Menurut penulis wayang merupakan
karya sastra yang paling lengkap, artinya dalam wayang itu sendiri banyak
unsure kesenian yang terkandung didalamnya seperti : seni lukis, seni pahat,
seni tari, seni drama, seni suara, dan seni musik.

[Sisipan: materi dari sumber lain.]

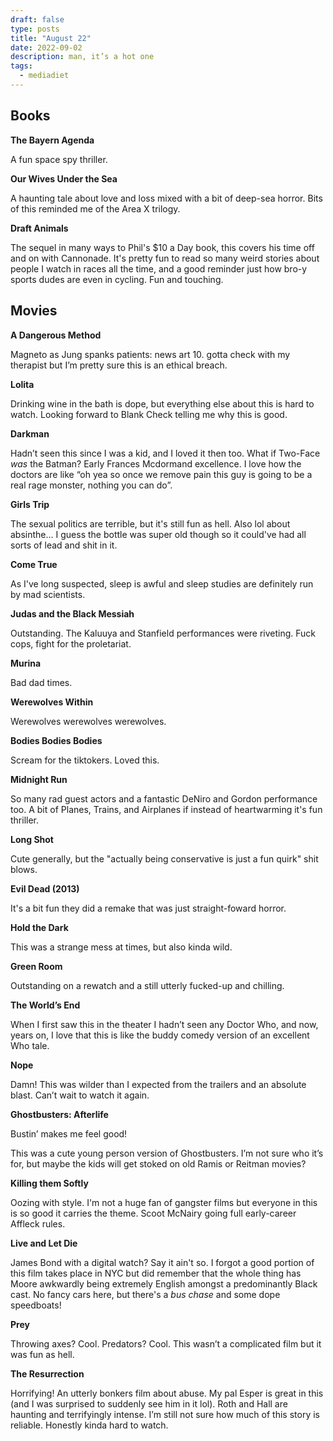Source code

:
 ```yaml
---
draft: false
type: posts
title: "August 22"
date: 2022-09-02
description: man, it’s a hot one
tags:
  - mediadiet
---
```


## Books

**The Bayern Agenda**

A fun space spy thriller.

**Our Wives Under the Sea**

A haunting tale about love and loss mixed with a bit of deep-sea horror. Bits of this reminded me of the Area X trilogy.

**Draft Animals**

The sequel in many ways to Phil's $10 a Day book, this covers his time off and on with Cannonade. It's pretty fun to read so many weird stories about people I watch in races all the time, and a good reminder just how bro-y sports dudes are even in cycling. Fun and touching.

## Movies

**A Dangerous Method**

Magneto as Jung spanks patients: news art 10. gotta check with my therapist but I’m pretty sure this is an ethical breach.

**Lolita**

Drinking wine in the bath is dope, but everything else about this is hard to watch. Looking forward to Blank Check telling me why this is good.

**Darkman**

Hadn’t seen this since I was a kid, and I loved it then too. What if Two-Face _was_ the Batman? Early Frances Mcdormand excellence. I love how the doctors are like “oh yea so once we remove pain this guy is going to be a real rage monster, nothing you can do”. 

**Girls Trip**

The sexual politics are terrible, but it's still fun as hell. Also lol about absinthe... I guess the bottle was super old though so it could've had all sorts of lead and shit in it.

**Come True**

As I've long suspected, sleep is awful and sleep studies are definitely run by mad scientists.

**Judas and the Black Messiah**

Outstanding. The Kaluuya and Stanfield performances were riveting. Fuck cops, fight for the proletariat.

**Murina**

Bad dad times.

**Werewolves Within**

Werewolves werewolves werewolves.

**Bodies Bodies Bodies**

Scream for the tiktokers. Loved this.

**Midnight Run**

So many rad guest actors and a fantastic DeNiro and Gordon performance too. A bit of Planes, Trains, and Airplanes if instead of heartwarming it's fun thriller.

**Long Shot**

Cute generally, but the "actually being conservative is just a fun quirk" shit blows. 

**Evil Dead (2013)**

It's a bit fun they did a remake that was just straight-foward horror.

**Hold the Dark**

This was a strange mess at times, but also kinda wild.

**Green Room**

Outstanding on a rewatch and a still utterly fucked-up and chilling.

**The World’s End**

When I first saw this in the theater I hadn’t seen any Doctor Who, and now, years on, I love that this is like the buddy comedy version of an excellent Who tale.

**Nope**

Damn! This was wilder than I expected from the trailers and an absolute blast. Can’t wait to watch it again.

**Ghostbusters: Afterlife**

Bustin’ makes me feel good!

This was a cute young person version of Ghostbusters. I’m not sure who it’s for, but maybe the kids will get stoked on old Ramis or Reitman movies?

**Killing them Softly**

Oozing with style. I'm not a huge fan of gangster films but everyone in this is so good it carries the theme. Scoot McNairy going full early-career Affleck rules.

**Live and Let Die**

James Bond with a digital watch? Say it ain't so. I forgot a good portion of this film takes place in NYC but did remember that the whole thing has Moore awkwardly being extremely English amongst a predominantly Black cast. No fancy cars here, but there's a *bus chase* and some dope speedboats!

**Prey**

Throwing axes? Cool. Predators? Cool.
This wasn’t a complicated film but it was fun as hell.

**The Resurrection**

Horrifying! An utterly bonkers film about abuse. My pal Esper is great in this (and I was surprised to suddenly see him in it lol). Roth and Hall are haunting and terrifyingly intense. I’m still not sure how much of this story is reliable. Honestly kinda hard to watch.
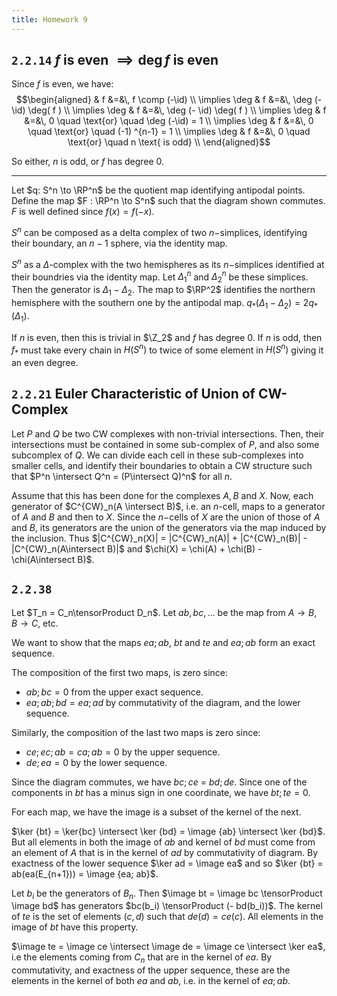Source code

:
 ```yaml
---
title: Homework 9
---
```


## `2.2.14` $f$ is even $\implies \deg f$ is even

Since $f$ is even, we have:
$$\begin{aligned}
              & f &=&\, f \comp (-\id) \\
\implies \deg & f &=&\, \deg (- \id) \deg( f ) \\
\implies \deg & f &=&\, \deg (- \id) \deg( f ) \\
\implies \deg & f &=&\, 0 \quad \text{or} \quad \deg (-\id) = 1 \\
\implies \deg & f &=&\, 0 \quad \text{or} \quad (-1) ^{n-1} = 1 \\
\implies \deg & f &=&\, 0 \quad \text{or} \quad n \text{ is odd} \\
\end{aligned}$$

So either, $n$ is odd, or $f$ has degree 0.

------------------------------------------------------------------------

Let $q: S^n \to \RP^n$ be the quotient map
identifying antipodal points. Define the map $F : \RP^n \to S^n$ such
that the diagram shown commutes. $F$ is well defined since
$f(x) = f(-x)$.

$S^n$ can be composed as a delta complex of two $n-$simplices,
identifying their boundary, an $n-1$ sphere, via the identity map.

$S^n$ as a $\Delta$-complex with the two hemispheres as its
$n-$simplices identified at their boundries via the identity map. Let
$\Delta^n_1$ and $\Delta^n_2$ be these simplices. Then the generator is
$\Delta_1 - \Delta_2$. The map to $\RP^2$ identifies the northern
hemisphere with the southern one by the antipodal map.
$q_*(\Delta_1 - \Delta_2) = 2 q_*(\Delta_1)$.

If $n$ is even, then this is trivial in $\Z_2$ and $f$ has degree $0$.
If $n$ is odd, then $f_*$ must take every  chain in $H(S^n)$ to twice
of some element in $H(S^n)$ giving it an even degree.

## `2.2.21` Euler Characteristic of Union of CW-Complex

Let $P$ and $Q$ be two CW complexes with non-trivial intersections.
Then, their intersections must be contained in some sub-complex of $P$,
and also some subcomplex of $Q$. We can divide each cell in these sub-complexes
into smaller cells, and identify their boundaries to obtain a CW structure
such that $P^n \intersect Q^n = (P\intersect Q)^n$ for all $n$.

Assume that this has been done for the complexes $A, B$ and $X$. Now,
each generator of $C^{CW}_n(A \intersect B)$, i.e. an $n$-cell, maps to
a generator of $A$ and $B$ and then to $X$. Since the $n-$cells of $X$
are the union of those of $A$ and $B$, its generators are the union of
the generators via the map induced by the inclusion. Thus
$|C^{CW}_n(X)| = |C^{CW}_n(A)| + |C^{CW}_n(B)| - |C^{CW}_n(A\intersect B)|$
and $\chi(X) = \chi(A) + \chi(B) - \chi(A\intersect B)$.

## `2.2.38`

Let $T_n = C_n\tensorProduct D_n$.
Let $ab, bc, \ldots$ be the map from $A \to B$, $B \to C$, etc.

We want to show that the maps $ea ; ab$, $bt$ and $te$ and $ea; ab$ form an exact sequence.

The composition of the first two maps, is zero since:

* $ab ; bc = 0$ from the upper exact sequence.
* $ea ; ab ; bd = ea; ad$ by commutativity of the diagram, and the lower sequence.
 
Similarly, the composition of the last two maps is zero since:

* $ce ; ec ; ab = ca ; ab = 0$ by the upper sequence.
* $de; ea = 0$ by the lower sequence.

Since the diagram commutes, we have $bc ; ce$ = $bd ; de$. Since one of the components
in $bt$ has a minus sign in one coordinate, we have $bt; te = 0$.

For each map, we have the image is a subset of the kernel of the next.

$\ker {bt} = \ker{bc} \intersect \ker {bd} = \image {ab} \intersect \ker {bd}$.
But all elements in both the image of $ab$ and kernel of $bd$ must come
from an element of $A$ that is in the kernel of $ad$ by commutativity of
diagram. By exactness of the lower sequence $\ker ad = \image ea$ and so
$\ker {bt} = ab(ea(E_{n+1})) = \image {ea; ab}$.

Let $b_i$ be the generators of $B_n$. Then
$\image bt = \image bc \tensorProduct \image bd$ has generators
$bc(b_i) \tensorProduct (- bd(b_i))$. The kernel of $te$ is the set of
elements $(c, d)$ such that $de(d) = ce(c)$. All elements in the image
of $bt$ have this property.

$\image te = \image ce \intersect \image de = \image ce \intersect \ker ea$,
i.e the elements coming from $C_n$ that are in the kernel of $ea$. 
By commutativity, and exactness of the upper sequence, these are the elements
in the kernel of both $ea$ and $ab$, i.e. in the kernel of $ea; ab$.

Tidak hanya itu saja seperti
yang sudah disinggung diatas bahwa dalam pewayangan serat sekalidengan falsafah
hidup yang tercermin dalam keseluruhan unsure pewayangan baik dari bentuk
wayang, karakter wayang, musik gamelan, maupun symbol-simbol yang lain seperti
gunungan yang semuanya itu tentunya bukan hasil karya sastra yang asal, tetapi
proses kreatif yang butuh pemikiran yang mendalam.

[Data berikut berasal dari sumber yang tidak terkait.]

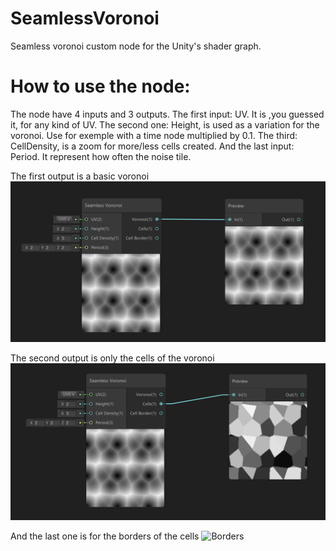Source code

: # SeamlessVoronoi
Seamless voronoi custom node for the Unity's shader graph.

# How to use the node: 
The node have 4 inputs and 3 outputs. The first input: UV. It is ,you guessed it, for any kind of UV. The second one: Height, is used as a variation for the voronoi. Use for exemple with a time node multiplied by 0.1. The third: CellDensity, is a zoom for more/less cells created. And the last input: Period. It represent how often the noise tile.

The first output is a basic voronoi ![Basic voronoi](https://github.com/Xentiie/SeamlessVoronoi/blob/master/Screenshots/VoronoiExemple1.PNG)

The second output is only the cells of the voronoi ![Cells](https://github.com/Xentiie/SeamlessVoronoi/blob/master/Screenshots/VoronoiExemple2.PNG)

And the last one is for the borders of the cells ![Borders](https://github.com/Xentiie/SeamlessVoronoi/tree/master/Screenshots/VoronoiExemple3.PNG)

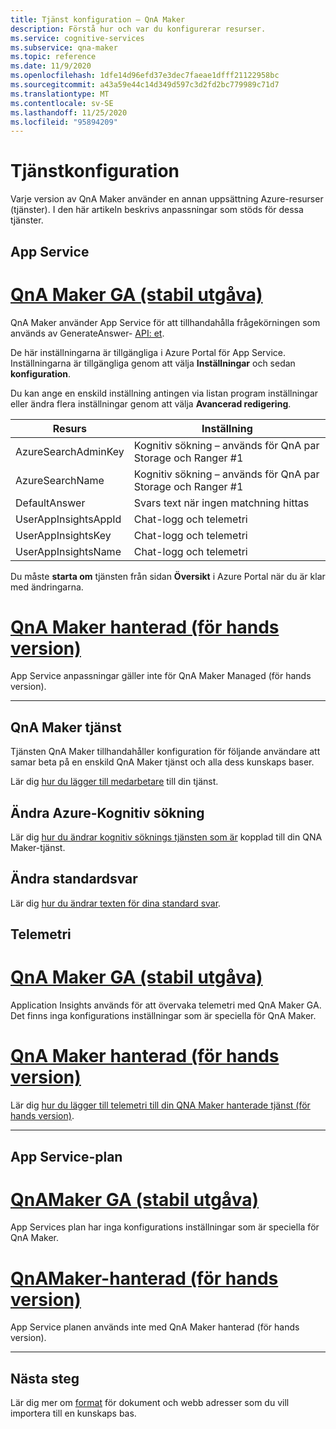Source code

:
 ```yaml
---
title: Tjänst konfiguration – QnA Maker
description: Förstå hur och var du konfigurerar resurser.
ms.service: cognitive-services
ms.subservice: qna-maker
ms.topic: reference
ms.date: 11/9/2020
ms.openlocfilehash: 1dfe14d96efd37e3dec7faeae1dfff21122958bc
ms.sourcegitcommit: a43a59e44c14d349d597c3d2fd2bc779989c71d7
ms.translationtype: MT
ms.contentlocale: sv-SE
ms.lasthandoff: 11/25/2020
ms.locfileid: "95894209"
---
```

# <a name="service-configuration"></a>Tjänstkonfiguration

Varje version av QnA Maker använder en annan uppsättning Azure-resurser (tjänster). I den här artikeln beskrivs anpassningar som stöds för dessa tjänster. 

## <a name="app-service"></a>App Service

# <a name="qna-maker-ga-stable-release"></a>[QnA Maker GA (stabil utgåva)](#tab/v1)

QnA Maker använder App Service för att tillhandahålla frågekörningen som används av GenerateAnswer- [API: et](https://docs.microsoft.com/rest/api/cognitiveservices/qnamaker4.0/runtime/generateanswer).

De här inställningarna är tillgängliga i Azure Portal för App Service. Inställningarna är tillgängliga genom att välja **Inställningar** och sedan **konfiguration**.

Du kan ange en enskild inställning antingen via listan program inställningar eller ändra flera inställningar genom att välja **Avancerad redigering**.

|Resurs|Inställning|
|--|--|
|AzureSearchAdminKey|Kognitiv sökning – används för QnA par Storage och Ranger #1|
|AzureSearchName|Kognitiv sökning – används för QnA par Storage och Ranger #1|
|DefaultAnswer|Svars text när ingen matchning hittas|
|UserAppInsightsAppId|Chat-logg och telemetri|
|UserAppInsightsKey|Chat-logg och telemetri|
|UserAppInsightsName|Chat-logg och telemetri|

Du måste **starta om** tjänsten från sidan **Översikt** i Azure Portal när du är klar med ändringarna.

# <a name="qna-maker-managed-preview-release"></a>[QnA Maker hanterad (för hands version)](#tab/v2)

App Service anpassningar gäller inte för QnA Maker Managed (för hands version).

---

## <a name="qna-maker-service"></a>QnA Maker tjänst

Tjänsten QnA Maker tillhandahåller konfiguration för följande användare att samar beta på en enskild QnA Maker tjänst och alla dess kunskaps baser.

Lär dig [hur du lägger till medarbetare](./reference-role-based-access-control.md) till din tjänst.

## <a name="change-azure-cognitive-search"></a>Ändra Azure-Kognitiv sökning

Lär dig [hur du ändrar kognitiv söknings tjänsten som är](./how-to/set-up-qnamaker-service-azure.md#configure-qna-maker-to-use-different-cognitive-search-resource) kopplad till din QNA Maker-tjänst.

## <a name="change-default-answer"></a>Ändra standardsvar

Lär dig [hur du ändrar texten för dina standard svar](How-To/change-default-answer.md). 

## <a name="telemetry"></a>Telemetri

# <a name="qna-maker-ga-stable-release"></a>[QnA Maker GA (stabil utgåva)](#tab/v1)

Application Insights används för att övervaka telemetri med QnA Maker GA. Det finns inga konfigurations inställningar som är speciella för QnA Maker.

# <a name="qna-maker-managed-preview-release"></a>[QnA Maker hanterad (för hands version)](#tab/v2)

Lär dig [hur du lägger till telemetri till din QNA Maker hanterade tjänst (för hands version)](How-To/get-analytics-knowledge-base.md). 

---

## <a name="app-service-plan"></a>App Service-plan

# <a name="qnamaker-ga-stable-release"></a>[QnAMaker GA (stabil utgåva)](#tab/v1)

App Services plan har inga konfigurations inställningar som är speciella för QnA Maker.

# <a name="qnamaker-managed-preview-release"></a>[QnAMaker-hanterad (för hands version)](#tab/v2)

App Service planen används inte med QnA Maker hanterad (för hands version).

---

## <a name="next-steps"></a>Nästa steg

Lär dig mer om [format](reference-document-format-guidelines.md) för dokument och webb adresser som du vill importera till en kunskaps bas.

Sebenarnya dalam pewayangan fungsi
dalang berperan besar sekali karena dalang disini sebagai orang yang
mengendalikan permainan, atau orang yang lebih tahu dari isi cerita yang
dibawakannya, jadi sudah barang tentu seorang dalang harus memiliki beberapa
ketrampilan seperti mampu berinteraksi dengan penonton, karena unsure psikologi
ini sangat penting sekali, kalau kejiwaan penonton ini sudah kena, maka
penonton akan melihat dan mendengar cerita wayang sampai berakhir. Nah,
disinilah sebenarnya hal yang perlu diperhatikan, karena kebanyakan pesan tidak
sampai kepenonton kerena penonton itu sendiri tidak mengikuti alur cerita
sampai selesai.
Selain sekolah
dan keluarga, seni wayang
dapat dijadikan media untuk
mentransformasikan nilai-nilai
ajaran Islam, karena dalam
pertunjukannya wayang selalu membawa pesan moral kepada masyarakat yang melihatnya.
Dalam pewayangan secara sederhana dapat diutarakan pendapat mengenai manusia
dengan tujuan hidupnya, cita-citanya,
serta mengenai tingkah lakunya,
disamping segala keindahannya wayang selalu memberikan daya tarik tersendiri,
dengan iringan musik dan keluwesan sang dalang dalam menarikan boneka wayang yang indah menjadikan wayang
sebagai media dakwah yang masih digemari oleh masyarakat Jawa pada umumnya.
Ki Soetarno dari Surabaya pernah
membuat eksperimen dengan memberikan pelajaran wayang sebagai media budi
pekerti bagi anak-anak sekolah dasar di
Surabaya. Pada awalnya anak-anak
SD diperkenalkan rupa dan bentuk wayang, serta nama-namanya.
Pada minggu berikutnya diperkenalkan sifat-sifat dari tokoh-tokoh wayang.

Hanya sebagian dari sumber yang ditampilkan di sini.